Last night I showed the shawl to Ken.
"Isn't it lovely?" I asked, floating the shawl through the air in an arc. "Look at it..." (this is the part where even though Ken is already admiring the shawl and not looking at anything else, I make him look closer. Ken loves this part.) "See the little yarn overs? Look at the yarn overs... It's so beautiful."
"Well" said Ken "It should be beautiful. You tied a really complicated knot in alpaca dental floss."

Dude has a point.

Lotusblossom

There are many things I find remarkable about knitting, but nothing more than this.
This shawl, this whole huge and beautiful thing, this thing that took three weeks and a small chunk of my sanity (not that I had a lot to play with in the first place) is made from one continuous piece of thread.
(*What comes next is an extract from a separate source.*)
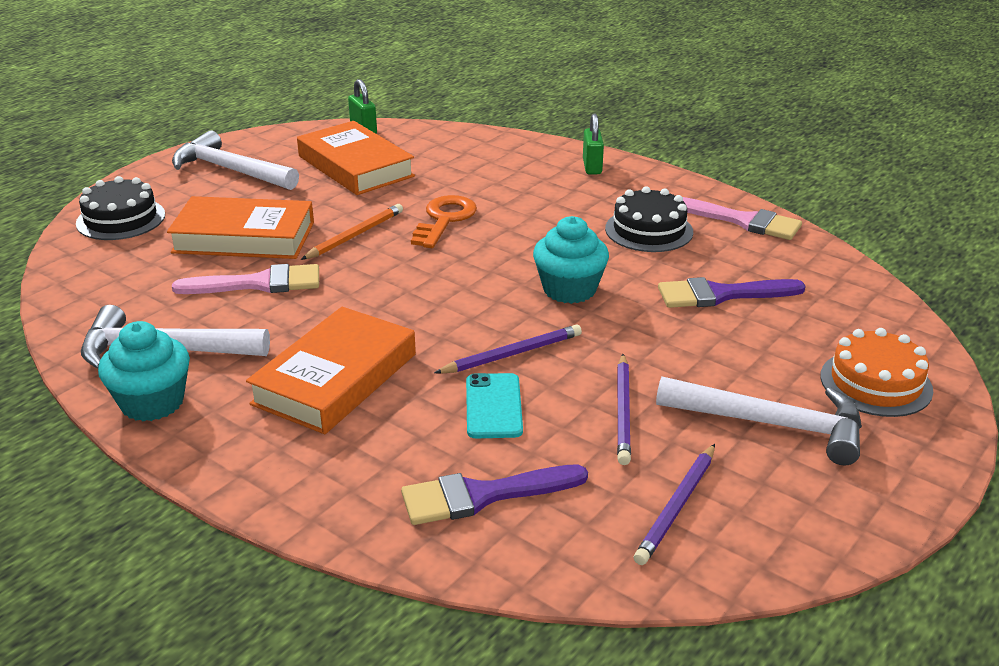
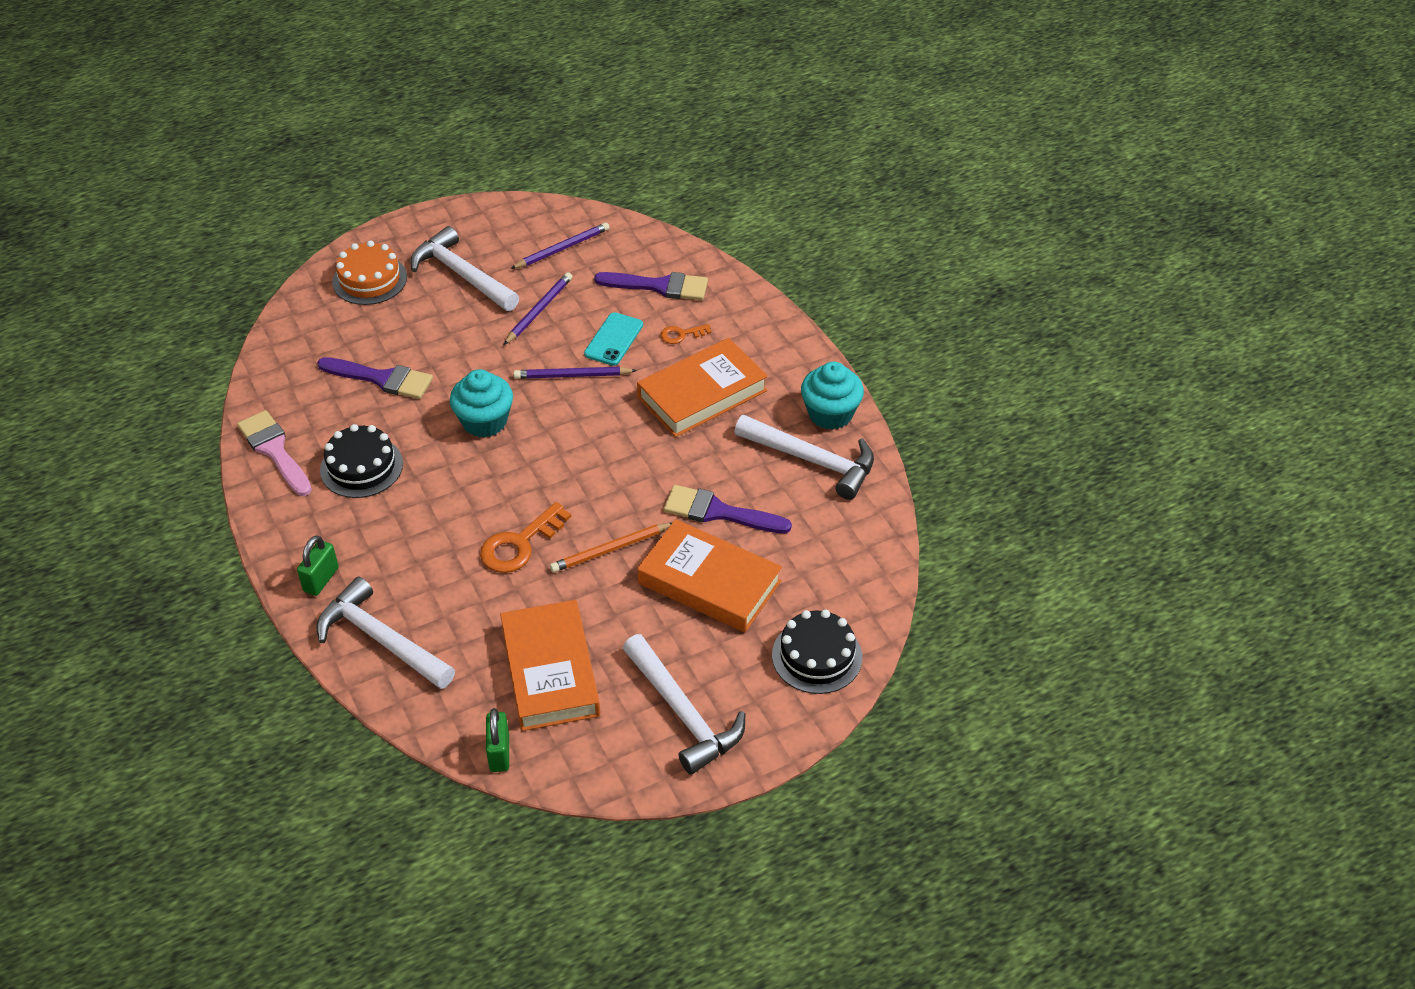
camera: 155 degrees left, 15 degrees up
pink brush [172,264,319,294] -> purple brush [664,485,792,533]
none -> white hammer [316,577,455,689]
none -> orange key [660,324,711,344]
One long filament, wrapped and twisted around itself in a way that means that if you were to pull on one end of it....the whole thing would come unravelled in a heartbeat.
It's magic.

Recline

Official details:
Pattern, The Lotus Blossom Shawl, from Fiddlesticks Knitting. I can't recommend Fiddlesticks patterns enough. The charts are huge , there are written directions for tricky bits and they are creative, beautiful and simple.
Yarn, a brilliant find from a small farm just outside Ottawa. True laceweight alpaca (not the fingering weight the pattern called for). A good substitute would be the Cherry Tree Hill Laceweight Alpaca. I'm guessing that I used between 600 and 800m. (Please note, I am a notoriously bad guesser. Horrible.) I thought that changing the yarn might make the end product a lot smaller, but my shawl measures about 70", and the pattern predicted 72".
Needles were 3.75mm bamboo circulars, which I regret a little, since I would have knit it twice as fast on straights, but I wanted to be sure that I could get it on planes.

A wonderful weekend to all of you, especially to all of us Canadians who are celebrating May two-four weekend. Crack a cold one, open the cottage and plant something. It's the start of warm.